In this case, as compared with the conventional manual adjustment, the allowable range associated with the measurement error of the quantity can be reduced, so that the excess excess material can be significantly reduced.

Here, the device according to the present invention may be a newly manufactured device, but it is possible to manufacture it by a simple improvement of the existing device, and there is an advantage that the manufacturing cost can be kept low.

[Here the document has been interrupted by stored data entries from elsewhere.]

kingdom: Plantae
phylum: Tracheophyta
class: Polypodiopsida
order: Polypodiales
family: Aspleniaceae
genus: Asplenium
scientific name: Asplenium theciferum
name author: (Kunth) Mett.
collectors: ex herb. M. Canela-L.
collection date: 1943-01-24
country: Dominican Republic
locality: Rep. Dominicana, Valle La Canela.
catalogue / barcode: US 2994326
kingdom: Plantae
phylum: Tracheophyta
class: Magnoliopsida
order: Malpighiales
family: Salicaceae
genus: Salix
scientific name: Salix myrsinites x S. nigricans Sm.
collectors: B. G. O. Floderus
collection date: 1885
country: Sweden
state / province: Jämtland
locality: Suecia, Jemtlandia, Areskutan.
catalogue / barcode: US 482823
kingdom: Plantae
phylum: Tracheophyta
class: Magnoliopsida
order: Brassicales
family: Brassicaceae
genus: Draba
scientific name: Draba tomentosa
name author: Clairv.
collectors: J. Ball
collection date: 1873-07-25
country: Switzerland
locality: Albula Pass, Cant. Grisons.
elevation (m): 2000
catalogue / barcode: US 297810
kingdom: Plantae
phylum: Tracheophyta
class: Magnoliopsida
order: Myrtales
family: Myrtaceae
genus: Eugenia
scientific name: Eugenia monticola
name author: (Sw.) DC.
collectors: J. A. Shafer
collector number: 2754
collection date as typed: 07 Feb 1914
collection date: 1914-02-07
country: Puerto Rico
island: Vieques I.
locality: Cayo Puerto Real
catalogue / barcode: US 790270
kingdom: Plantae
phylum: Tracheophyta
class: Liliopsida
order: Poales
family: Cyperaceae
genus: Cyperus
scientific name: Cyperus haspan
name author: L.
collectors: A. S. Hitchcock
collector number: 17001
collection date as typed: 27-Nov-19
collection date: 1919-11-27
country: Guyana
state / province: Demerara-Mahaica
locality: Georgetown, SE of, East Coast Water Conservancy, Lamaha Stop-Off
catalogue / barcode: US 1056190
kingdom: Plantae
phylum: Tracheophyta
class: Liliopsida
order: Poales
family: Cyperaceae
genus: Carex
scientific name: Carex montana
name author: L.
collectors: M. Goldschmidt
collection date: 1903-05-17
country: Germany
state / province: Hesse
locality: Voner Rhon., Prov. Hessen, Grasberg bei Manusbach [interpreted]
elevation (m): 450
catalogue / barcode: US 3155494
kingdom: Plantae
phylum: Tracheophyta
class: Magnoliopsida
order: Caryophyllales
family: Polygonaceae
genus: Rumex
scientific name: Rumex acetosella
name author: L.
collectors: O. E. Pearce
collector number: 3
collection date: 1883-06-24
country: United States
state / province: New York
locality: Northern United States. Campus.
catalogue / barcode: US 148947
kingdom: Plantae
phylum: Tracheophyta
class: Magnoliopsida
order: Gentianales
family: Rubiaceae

[Brief description of drawings]

FIG. 1 is a schematic cross-sectional view of an apparatus according to one embodiment of the present invention, FIG. 2 is a perspective view showing the same pressure indicator, and FIG. 3 shows a scale indicator according to another embodiment. FIG. 4 is a perspective view showing a dough temperature indicator according to an embodiment of the present invention, and FIG. 5 is a raw material dough pressure and a division molding amount in an apparatus according to an embodiment of the present invention. FIG. 6 is a block diagram showing the same example, and FIG. 6 is a block diagram showing the same embodiment. [Explanation of symbols of main parts] 1,501: split molding machine, 2 ... pressure sensor, 3 ... raw material dough inlet, 4 ... feed roller, 5 ... raw material dough storage chamber, 6 ... molding drum, 7 ... Pressure gate, 8 ... Pressure gate adjusting screw, 9 ... Wire cutter, 10 ... Semi-finished product, 11 ... Mold, 12 ... Semi-finished product take-out member, 13 ... Belt conveyor, 14 ... Digital Indicator (pressure), 20 ... Temperature sensor, 21 ... Digital indicator (temperature).

Claims (8)

[Claims] 1. A raw material division molding apparatus for dividing a raw material dough kneaded or mixed in a process for producing a processed food into a predetermined amount and molding the raw material dough into a predetermined shape, which is provided on a rotatable drum and has a surface of the drum. A raw material storage chamber having a mold having a predetermined shape having an opening for allowing the dough to pass therethrough, and a rotary roller for feeding the dough downward, and a delivery port at the bottom that contacts the surface of the drum at the entire periphery. A temperature adjusting means for adjusting the temperature of the dough facing the delivery port in the storage chamber, and a pressure adjusting means for adjusting the pressure of the dough at the delivery port in the storage chamber, according to the rotation of the drum, When the forming die passes through the outlet of the storage chamber, the forming die is filled with the forming material by the pressure of the forming material, and the forming die is filled outside the storing chamber. Been by removing the dough, raw dough molding apparatus characterized by dividing molding the raw material for each fixed amount eyes. 2. The raw material dough molding apparatus according to claim 1, wherein the temperature adjusting means includes a cooling means for circulating a cooling medium in the drum. 3. The raw material dough molding apparatus according to claim 1, wherein the pressure adjusting means includes means for changing the number of rotations of the rotary roller. 4. The pressure adjusting means includes a pressure gate installed on an inner wall surface of the storage chamber and an adjusting means for changing a relative position between the pressure roller and a fixed position of the pressure gate. The raw material dough molding apparatus according to claim 1, wherein: 5. The raw material dough molding apparatus according to claim 1, further comprising pressure detection means for detecting the pressure of the raw material dough in the raw material storage chamber. 6. The raw material dough molding apparatus according to claim 1, further comprising temperature detecting means for detecting the temperature of the raw material dough in the raw material storage chamber. 7. Based on the detection result of the pressure detecting means,
The raw material dough molding apparatus according to claim 5, further comprising a pressure control unit that drives the pressure adjustment unit so that a predetermined set pressure is obtained. 8. Based on the detection result of the temperature detecting means,
The raw material dough molding apparatus according to claim 6, further comprising a temperature control unit that operates the temperature adjustment unit so that a predetermined set temperature is reached.